To bring him something of the world he's shut out, the dying Hackamore has requested the presence of two women from his past. They are Luna, played by Amy Cassel-Taft with something intelligent and maybe a bit sympathetic underneath a taunting, coquettish veneer, and Miami, played by Jennifer Leigh, whose dialogue is often punctuated with movement. Not surprisingly, they can't deliver what he wants. When Miami embarks on a story about Las Vegas at Hackamore's request, it's immediately apparent that we're never going to hear the end of the tale. Hackamore also forces the two women into a verbal contract and insists that, instead of using ink, they sign it in the air—which was, after all, his domain.

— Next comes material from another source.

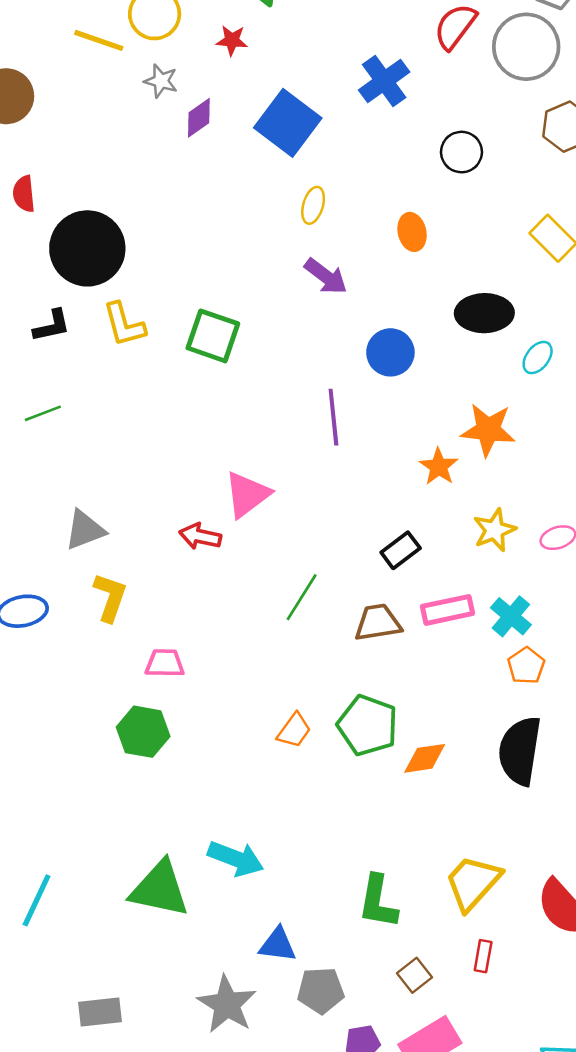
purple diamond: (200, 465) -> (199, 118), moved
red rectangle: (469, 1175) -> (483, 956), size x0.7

Though the play is short enough that it doesn't drag excessively, there's too much stillness after the intermission. But then again, maybe that's the point. Air after all isn't an easy thing to possess—"Now try to see the space it's not consuming," Hackamore says early in the play to Raul, in discussing the positioning of a palm tree. But the intentionally undefined setting, combined with an assumption that we know whom this is about and when the story is happening, may make it a little hard to grasp for an audience today. It was particularly confusing when Miami said she hadn't been to Las Vegas since 1952. I couldn't help wondering—was that 10 years ago, 20, 54?

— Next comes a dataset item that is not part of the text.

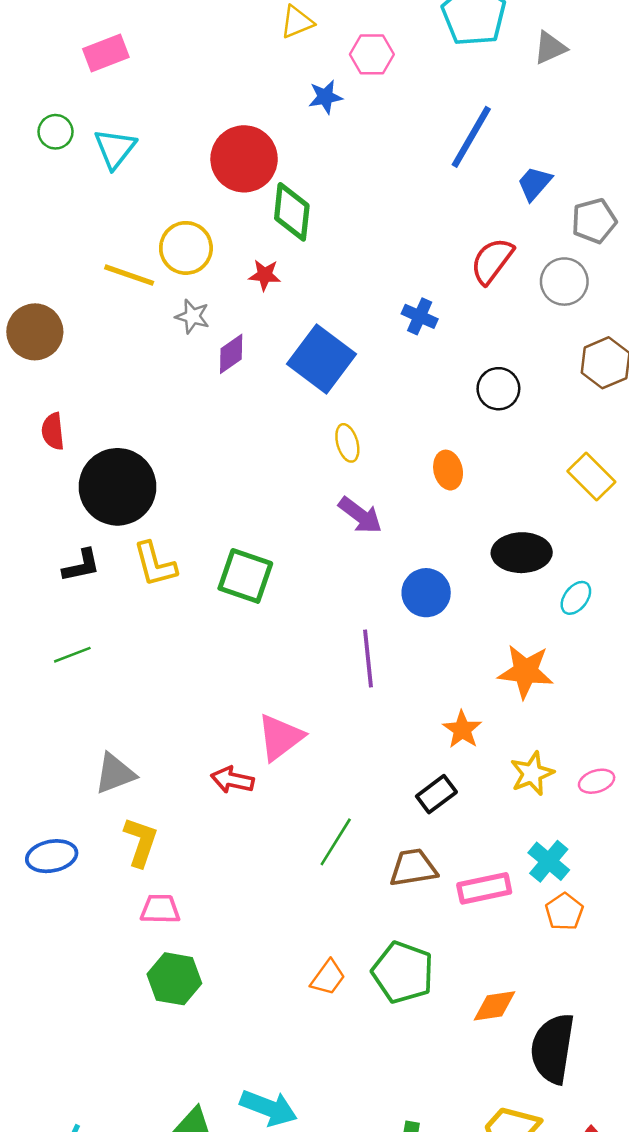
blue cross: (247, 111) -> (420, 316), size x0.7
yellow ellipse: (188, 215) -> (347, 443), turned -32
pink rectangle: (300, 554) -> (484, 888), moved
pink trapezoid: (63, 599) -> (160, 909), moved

When Shepard wrote Seduced, Hughes had been dead for only three years. He certainly has his place in American mythology, and American mythology is still as intangible as ever. And yes, this is a play at least a little about American desire— "It would be great to fly over America in the daytime, though," says Raul. "Just once. Somewhere over Nevada." But I can't help thinking it may have been more powerful—or, at the very least, less abstract—when Hughes still had as strong a hold on the nation's imagination as he had when the play was first produced, in 1979. The Aviator not withstanding, I'm not really sure that people want to own this myth as ferociously as they did at the time.

For a play with more than a touch of the absurd, it's a surprisingly nuts and bolts production guided by the text and accentuated by the visuals. And it may have a particular appeal to those interested in seeing the range of Shepard's work and his place in American theater as a whole, which is why it's perfectly placed as part of a festival. There's an implicit invitation to come see more.